人気も絶頂だった82年、バイク事故による長期の入院、離婚など、様々な試練がビリー・ジョエルに訪れます。この影響で、アルバム『ナイロン・カーテン』は、ビリー・ジョエルのアルバムの中で最も内省的なアルバムになりますが、人間の心の負の部分も正面から見つめたような作品は、これまでのビリー・ジョエルの枠を超えた作品として、評価の高いアルバムになりました。

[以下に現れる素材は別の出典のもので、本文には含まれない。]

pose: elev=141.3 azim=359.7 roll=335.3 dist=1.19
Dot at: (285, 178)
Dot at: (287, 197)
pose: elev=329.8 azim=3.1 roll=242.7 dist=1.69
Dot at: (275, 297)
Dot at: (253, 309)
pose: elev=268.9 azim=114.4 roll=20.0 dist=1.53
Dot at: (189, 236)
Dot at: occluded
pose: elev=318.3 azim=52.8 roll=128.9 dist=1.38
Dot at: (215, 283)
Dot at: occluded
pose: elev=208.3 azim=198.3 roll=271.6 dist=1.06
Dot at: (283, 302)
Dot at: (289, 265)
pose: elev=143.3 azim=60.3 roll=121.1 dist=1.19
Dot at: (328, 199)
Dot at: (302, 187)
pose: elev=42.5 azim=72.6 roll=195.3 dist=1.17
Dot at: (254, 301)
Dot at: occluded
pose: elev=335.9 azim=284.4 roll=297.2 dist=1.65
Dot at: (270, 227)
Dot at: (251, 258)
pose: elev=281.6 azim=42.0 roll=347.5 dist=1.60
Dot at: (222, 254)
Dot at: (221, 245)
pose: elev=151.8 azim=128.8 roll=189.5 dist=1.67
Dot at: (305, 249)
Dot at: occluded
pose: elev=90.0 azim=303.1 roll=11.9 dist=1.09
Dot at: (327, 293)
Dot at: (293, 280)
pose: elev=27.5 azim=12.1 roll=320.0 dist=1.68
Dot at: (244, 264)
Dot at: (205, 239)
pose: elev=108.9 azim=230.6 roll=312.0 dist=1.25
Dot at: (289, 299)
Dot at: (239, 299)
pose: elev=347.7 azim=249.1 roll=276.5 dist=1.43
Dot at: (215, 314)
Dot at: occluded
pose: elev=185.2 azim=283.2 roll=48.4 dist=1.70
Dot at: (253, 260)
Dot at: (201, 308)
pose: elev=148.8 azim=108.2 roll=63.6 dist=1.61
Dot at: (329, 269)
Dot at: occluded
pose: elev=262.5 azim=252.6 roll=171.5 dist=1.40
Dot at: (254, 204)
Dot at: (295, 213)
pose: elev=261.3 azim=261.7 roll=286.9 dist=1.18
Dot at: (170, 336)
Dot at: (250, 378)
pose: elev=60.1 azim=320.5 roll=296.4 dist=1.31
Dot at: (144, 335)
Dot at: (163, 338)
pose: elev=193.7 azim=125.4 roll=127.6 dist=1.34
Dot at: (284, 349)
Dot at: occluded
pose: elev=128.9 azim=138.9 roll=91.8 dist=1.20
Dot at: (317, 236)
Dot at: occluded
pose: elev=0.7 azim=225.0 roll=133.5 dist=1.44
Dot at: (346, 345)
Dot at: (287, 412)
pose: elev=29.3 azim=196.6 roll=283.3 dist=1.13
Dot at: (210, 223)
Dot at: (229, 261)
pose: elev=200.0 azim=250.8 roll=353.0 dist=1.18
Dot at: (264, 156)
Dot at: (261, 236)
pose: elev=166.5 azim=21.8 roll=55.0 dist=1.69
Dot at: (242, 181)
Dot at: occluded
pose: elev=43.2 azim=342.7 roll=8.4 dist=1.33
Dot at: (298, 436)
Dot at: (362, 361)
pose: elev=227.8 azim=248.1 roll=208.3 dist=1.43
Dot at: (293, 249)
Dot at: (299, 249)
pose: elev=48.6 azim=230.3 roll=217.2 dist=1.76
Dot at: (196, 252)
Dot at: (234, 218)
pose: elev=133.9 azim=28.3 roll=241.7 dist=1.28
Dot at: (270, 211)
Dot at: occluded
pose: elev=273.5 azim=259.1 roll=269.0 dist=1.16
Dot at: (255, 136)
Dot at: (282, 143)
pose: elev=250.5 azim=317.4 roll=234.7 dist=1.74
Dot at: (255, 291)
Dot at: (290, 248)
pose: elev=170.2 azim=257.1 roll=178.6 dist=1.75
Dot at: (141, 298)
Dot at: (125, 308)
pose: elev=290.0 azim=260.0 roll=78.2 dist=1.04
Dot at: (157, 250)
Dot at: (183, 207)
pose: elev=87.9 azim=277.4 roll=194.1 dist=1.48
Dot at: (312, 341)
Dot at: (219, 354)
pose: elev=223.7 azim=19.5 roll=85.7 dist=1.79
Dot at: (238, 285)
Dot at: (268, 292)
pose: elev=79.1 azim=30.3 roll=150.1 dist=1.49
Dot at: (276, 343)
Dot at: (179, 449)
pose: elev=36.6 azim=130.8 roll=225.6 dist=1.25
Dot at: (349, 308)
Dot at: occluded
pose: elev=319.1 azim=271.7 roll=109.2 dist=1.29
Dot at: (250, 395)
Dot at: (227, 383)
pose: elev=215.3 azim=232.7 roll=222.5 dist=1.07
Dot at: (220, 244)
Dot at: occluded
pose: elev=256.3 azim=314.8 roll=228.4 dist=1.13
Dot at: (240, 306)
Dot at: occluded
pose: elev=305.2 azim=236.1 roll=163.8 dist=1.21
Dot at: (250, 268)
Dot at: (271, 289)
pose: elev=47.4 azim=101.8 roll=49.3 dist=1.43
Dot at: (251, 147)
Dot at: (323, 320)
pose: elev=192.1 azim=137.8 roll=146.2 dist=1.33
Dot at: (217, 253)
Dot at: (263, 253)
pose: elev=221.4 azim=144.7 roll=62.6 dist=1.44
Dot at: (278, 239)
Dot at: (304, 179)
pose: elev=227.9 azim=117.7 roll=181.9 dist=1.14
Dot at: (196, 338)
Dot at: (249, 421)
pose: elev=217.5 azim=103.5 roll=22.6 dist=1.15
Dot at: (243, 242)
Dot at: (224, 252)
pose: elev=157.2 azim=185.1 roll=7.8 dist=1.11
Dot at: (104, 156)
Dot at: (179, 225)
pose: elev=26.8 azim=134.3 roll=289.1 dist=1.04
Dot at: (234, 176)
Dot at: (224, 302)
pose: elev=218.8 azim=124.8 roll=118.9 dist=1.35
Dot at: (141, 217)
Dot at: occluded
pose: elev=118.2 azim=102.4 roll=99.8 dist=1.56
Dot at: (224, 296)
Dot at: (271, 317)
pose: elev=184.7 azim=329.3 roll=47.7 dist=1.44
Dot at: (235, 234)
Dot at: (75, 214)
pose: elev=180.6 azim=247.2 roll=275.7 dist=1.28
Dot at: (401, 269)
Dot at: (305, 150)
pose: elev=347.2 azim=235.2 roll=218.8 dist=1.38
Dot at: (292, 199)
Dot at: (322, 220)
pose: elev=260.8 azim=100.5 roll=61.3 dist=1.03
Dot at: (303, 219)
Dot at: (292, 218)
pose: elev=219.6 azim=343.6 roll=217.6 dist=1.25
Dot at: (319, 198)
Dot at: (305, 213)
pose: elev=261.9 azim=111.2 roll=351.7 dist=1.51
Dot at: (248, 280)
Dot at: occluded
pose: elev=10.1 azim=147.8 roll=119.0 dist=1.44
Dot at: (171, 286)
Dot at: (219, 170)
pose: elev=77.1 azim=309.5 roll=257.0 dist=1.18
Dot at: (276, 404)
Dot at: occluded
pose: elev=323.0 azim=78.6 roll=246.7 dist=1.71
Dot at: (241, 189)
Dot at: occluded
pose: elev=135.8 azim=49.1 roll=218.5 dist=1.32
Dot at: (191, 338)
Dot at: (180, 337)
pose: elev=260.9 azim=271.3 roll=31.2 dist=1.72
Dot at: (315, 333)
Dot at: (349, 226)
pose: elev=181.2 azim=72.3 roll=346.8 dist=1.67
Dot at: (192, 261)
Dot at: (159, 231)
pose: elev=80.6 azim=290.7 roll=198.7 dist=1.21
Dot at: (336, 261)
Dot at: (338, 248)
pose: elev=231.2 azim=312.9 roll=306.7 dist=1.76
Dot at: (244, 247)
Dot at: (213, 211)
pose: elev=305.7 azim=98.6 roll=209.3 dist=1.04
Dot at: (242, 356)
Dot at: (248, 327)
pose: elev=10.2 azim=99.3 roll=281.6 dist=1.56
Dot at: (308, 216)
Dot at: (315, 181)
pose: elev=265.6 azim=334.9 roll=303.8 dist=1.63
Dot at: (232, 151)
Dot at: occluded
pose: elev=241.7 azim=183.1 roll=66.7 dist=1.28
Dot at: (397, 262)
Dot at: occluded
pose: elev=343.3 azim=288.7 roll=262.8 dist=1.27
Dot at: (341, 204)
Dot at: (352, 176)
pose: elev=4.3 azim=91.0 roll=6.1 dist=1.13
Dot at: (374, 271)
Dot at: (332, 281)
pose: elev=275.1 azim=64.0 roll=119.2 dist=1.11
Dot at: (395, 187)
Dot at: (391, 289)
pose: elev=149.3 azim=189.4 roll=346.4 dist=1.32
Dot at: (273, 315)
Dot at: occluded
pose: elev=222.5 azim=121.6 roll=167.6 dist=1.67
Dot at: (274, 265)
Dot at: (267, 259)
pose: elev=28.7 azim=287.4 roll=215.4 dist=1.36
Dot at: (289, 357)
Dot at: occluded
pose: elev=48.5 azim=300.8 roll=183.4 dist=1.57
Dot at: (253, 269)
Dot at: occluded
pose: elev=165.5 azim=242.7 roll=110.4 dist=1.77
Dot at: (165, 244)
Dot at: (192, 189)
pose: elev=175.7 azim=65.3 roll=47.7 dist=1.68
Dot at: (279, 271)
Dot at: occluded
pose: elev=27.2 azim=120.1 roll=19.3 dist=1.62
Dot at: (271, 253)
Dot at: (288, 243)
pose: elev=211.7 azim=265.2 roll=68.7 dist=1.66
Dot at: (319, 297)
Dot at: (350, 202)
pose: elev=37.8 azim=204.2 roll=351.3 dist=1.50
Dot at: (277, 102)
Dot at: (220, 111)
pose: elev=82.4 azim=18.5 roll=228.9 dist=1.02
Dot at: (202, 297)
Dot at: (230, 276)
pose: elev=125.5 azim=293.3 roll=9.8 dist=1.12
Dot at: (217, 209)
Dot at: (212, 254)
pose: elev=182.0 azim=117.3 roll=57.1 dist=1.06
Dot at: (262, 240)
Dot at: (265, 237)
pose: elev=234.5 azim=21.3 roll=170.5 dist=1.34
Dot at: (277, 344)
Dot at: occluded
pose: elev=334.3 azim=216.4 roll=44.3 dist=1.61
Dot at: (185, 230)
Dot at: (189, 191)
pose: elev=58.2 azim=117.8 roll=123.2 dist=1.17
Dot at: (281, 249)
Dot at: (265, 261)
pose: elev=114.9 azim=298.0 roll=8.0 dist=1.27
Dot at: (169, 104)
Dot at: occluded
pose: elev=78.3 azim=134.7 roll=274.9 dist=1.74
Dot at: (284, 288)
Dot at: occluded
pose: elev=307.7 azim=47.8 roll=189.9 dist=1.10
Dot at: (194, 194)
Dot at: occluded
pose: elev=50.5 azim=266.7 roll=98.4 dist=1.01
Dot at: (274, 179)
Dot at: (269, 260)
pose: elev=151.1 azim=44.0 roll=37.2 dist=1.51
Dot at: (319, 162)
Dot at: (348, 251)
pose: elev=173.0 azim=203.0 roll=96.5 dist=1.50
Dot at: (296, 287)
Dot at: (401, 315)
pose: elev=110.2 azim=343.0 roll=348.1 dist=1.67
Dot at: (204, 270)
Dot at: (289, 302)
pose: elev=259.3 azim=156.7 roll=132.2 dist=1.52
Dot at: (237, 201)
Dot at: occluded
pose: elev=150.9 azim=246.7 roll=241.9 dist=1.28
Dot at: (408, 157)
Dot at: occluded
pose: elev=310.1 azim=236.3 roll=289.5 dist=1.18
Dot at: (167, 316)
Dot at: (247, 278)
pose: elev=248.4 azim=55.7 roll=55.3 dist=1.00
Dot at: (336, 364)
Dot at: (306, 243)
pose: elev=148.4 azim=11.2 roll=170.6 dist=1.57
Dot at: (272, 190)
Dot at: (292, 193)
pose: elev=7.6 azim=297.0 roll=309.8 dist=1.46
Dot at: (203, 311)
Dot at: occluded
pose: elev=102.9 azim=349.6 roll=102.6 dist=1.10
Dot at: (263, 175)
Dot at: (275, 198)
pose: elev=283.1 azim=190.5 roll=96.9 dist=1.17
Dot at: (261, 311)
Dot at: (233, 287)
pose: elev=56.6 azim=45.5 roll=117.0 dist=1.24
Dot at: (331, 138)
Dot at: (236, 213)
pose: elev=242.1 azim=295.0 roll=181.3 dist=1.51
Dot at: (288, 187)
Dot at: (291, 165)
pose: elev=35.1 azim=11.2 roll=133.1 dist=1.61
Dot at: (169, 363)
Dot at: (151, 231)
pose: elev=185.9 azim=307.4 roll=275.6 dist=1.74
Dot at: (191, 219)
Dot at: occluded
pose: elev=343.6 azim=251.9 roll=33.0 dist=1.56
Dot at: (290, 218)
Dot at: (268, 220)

この作品の後も、コンスタントに質の高いアルバムを発表し、ブルース・スプリングスティーンとともに、最もアメリカ人に愛されるアーティストとして活躍を続けています。
ニューヨーク生まれで、ニューヨーク育ち、生粋のニューヨーカーであるビリー・ジョエルの音楽性は、ニューヨークの臭いが感じられる都会的なサウンドで、リズム&ブルース、ロックン・ロール、ジャズなど、様々なタイプの音楽スタイルを取り入れながらも、必ずニューヨーカーらしさが感じられます。ウエストコーストサウンドのミュージシャンと比べると、やはり洗練された輝きがあり、ピアノマンであることの誇りが感じ取れます。作曲家としては、寡作で、1年に10曲ほど作るのがやっと、というインタビュー記事を読んだことがありますが、どの曲も完成度が高く、作曲に関して妥協しない姿勢がうかがえます。良くも悪くもニューヨーカーという事で、ケンカが凄く強くて、短気な性格とも言われていて、事故による長期入院の際も、ケンカで大怪我をして入院しているという憶測も飛んでいたのを覚えています。最近はクラッシク系の音楽での創作もはじめたようなので、穏やかなニューヨーカーになtって、ケンカはしないで欲しいですね。